Starting from the bottom is why we're here
The purpose of a system is what it does. The 1 v 1 Ladder does 2 things:
a) Ranking: it rates and ranks participants based on demonstrated skill
b) Matchmaking: it tries to pair participants with players close to their skill level

This is all pretty simple to accomplish with ratings based on game data. But what about when you're just starting out? You have played no games- whom should you get matchmade with?

On many other games using Elo-like systems- online chess (Lichess), online tetris (tetr.io)- the default assumption for new players is that they're somewhere in the middle. When you start out, your pseudo-rating is around the average rating, so you get paired with roughly the average player on the ladder. If you beat them, then you next face above-average players; if you lose, you explore the lower half, like a binary search- an efficient way to figure out your rating.

On Warlight, however, a decision was made a decade ago to avoid confusing players. To keep players from wondering why they have a rating when they haven't played any games, new ladder teams have a starting rating of 0 (cosmetically meaning "no rating").

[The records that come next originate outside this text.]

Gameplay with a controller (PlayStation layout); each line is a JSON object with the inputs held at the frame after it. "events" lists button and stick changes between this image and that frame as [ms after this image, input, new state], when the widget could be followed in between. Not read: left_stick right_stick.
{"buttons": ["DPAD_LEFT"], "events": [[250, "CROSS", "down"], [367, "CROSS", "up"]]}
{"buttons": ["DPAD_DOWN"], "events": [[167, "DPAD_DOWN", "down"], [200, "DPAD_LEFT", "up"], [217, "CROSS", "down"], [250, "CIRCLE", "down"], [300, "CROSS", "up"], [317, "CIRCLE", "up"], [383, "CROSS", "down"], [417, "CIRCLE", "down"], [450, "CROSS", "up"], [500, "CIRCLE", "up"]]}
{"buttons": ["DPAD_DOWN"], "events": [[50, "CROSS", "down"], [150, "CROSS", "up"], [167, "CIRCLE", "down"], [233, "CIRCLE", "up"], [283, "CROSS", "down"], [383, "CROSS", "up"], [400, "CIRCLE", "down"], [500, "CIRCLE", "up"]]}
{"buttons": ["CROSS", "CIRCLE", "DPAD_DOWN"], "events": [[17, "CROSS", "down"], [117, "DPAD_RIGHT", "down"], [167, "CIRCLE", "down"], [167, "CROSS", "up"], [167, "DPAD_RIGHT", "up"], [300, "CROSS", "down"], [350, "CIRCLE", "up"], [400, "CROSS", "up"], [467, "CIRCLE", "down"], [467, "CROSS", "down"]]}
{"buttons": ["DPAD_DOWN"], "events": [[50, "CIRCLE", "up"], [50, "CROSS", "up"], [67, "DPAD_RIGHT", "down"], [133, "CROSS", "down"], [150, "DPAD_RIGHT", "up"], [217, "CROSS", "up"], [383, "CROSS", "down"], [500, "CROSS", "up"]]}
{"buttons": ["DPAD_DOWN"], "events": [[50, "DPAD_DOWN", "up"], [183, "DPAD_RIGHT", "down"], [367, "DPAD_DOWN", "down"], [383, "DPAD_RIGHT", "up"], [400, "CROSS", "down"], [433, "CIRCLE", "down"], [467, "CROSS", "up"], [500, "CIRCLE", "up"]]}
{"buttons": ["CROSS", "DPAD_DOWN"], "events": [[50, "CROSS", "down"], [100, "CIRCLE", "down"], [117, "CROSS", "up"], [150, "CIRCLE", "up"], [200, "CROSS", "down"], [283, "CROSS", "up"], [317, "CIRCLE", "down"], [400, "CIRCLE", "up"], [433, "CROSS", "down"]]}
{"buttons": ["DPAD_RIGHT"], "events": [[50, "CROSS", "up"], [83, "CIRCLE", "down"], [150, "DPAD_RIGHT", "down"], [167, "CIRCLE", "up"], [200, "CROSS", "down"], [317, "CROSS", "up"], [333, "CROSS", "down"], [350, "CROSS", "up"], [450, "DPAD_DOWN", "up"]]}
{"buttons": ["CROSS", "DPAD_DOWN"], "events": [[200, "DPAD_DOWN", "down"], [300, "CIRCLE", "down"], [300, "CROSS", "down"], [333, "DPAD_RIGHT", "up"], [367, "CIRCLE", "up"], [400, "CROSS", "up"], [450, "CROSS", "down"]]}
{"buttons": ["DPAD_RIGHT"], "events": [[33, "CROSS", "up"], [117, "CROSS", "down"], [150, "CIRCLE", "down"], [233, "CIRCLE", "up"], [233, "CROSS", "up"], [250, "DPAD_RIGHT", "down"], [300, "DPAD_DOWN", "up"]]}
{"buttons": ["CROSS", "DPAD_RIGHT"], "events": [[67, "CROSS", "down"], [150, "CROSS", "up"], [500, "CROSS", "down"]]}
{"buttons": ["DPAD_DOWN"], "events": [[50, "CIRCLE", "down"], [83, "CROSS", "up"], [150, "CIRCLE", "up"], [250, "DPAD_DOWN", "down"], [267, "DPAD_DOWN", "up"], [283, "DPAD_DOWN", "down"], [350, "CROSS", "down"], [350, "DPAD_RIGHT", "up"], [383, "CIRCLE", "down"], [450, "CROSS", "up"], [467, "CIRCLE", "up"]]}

This isn't just cosmetic, though! When you start, you actually get matchmade with the very bottom of the ladder.

This sets off a vicious cycle. Most new players are not, in fact, 1500 Elo points worse than the average ladder player. But starting from 0, they get matchmade with the lowest rated players (usually rated something like 600-900). Then, the first data point the ladder has to work with? "Beat a 600 rated player." Bayeselo is roughly a naive Bayesian maximum likelihood approximator for Elo ratings- but you can just think of it as like a person looking at your results and finding a reasonable rating. When you beat a 600, it just gives you a rating a little bit better than 600. Then you get matchmade with someone rated, say, 800. Now it's "beat a 600 and an 800." Another easy win, for most. Then you face a player rated 1000. Your initial rating has a lingering effect- deflating your rating for many games.

This breaks the ladder- for everyone
The complaints people have about Bayeselo- enabling ladder runs, making ratings game-able- actually come from the 0-rating, not Bayeselo itself. But it's not just competitive players that get hurt. The 0-rating leads to low match quality for all players early in their ladder careers and hurts newbies long term.

This is what the first 5 games look like (based on manual sampling in Oct. 2021):


As you can see, new ladder players are highly likely to leave if they just keep getting matched with substantially stronger or weaker players- it's a grind. People want enjoyable games against opponents roughly their own caliber; starting from 0 and working your way up is an inefficient search that gets in the way of that. Even below-average skill players have to go through a bunch of games before getting good, enjoyable matches.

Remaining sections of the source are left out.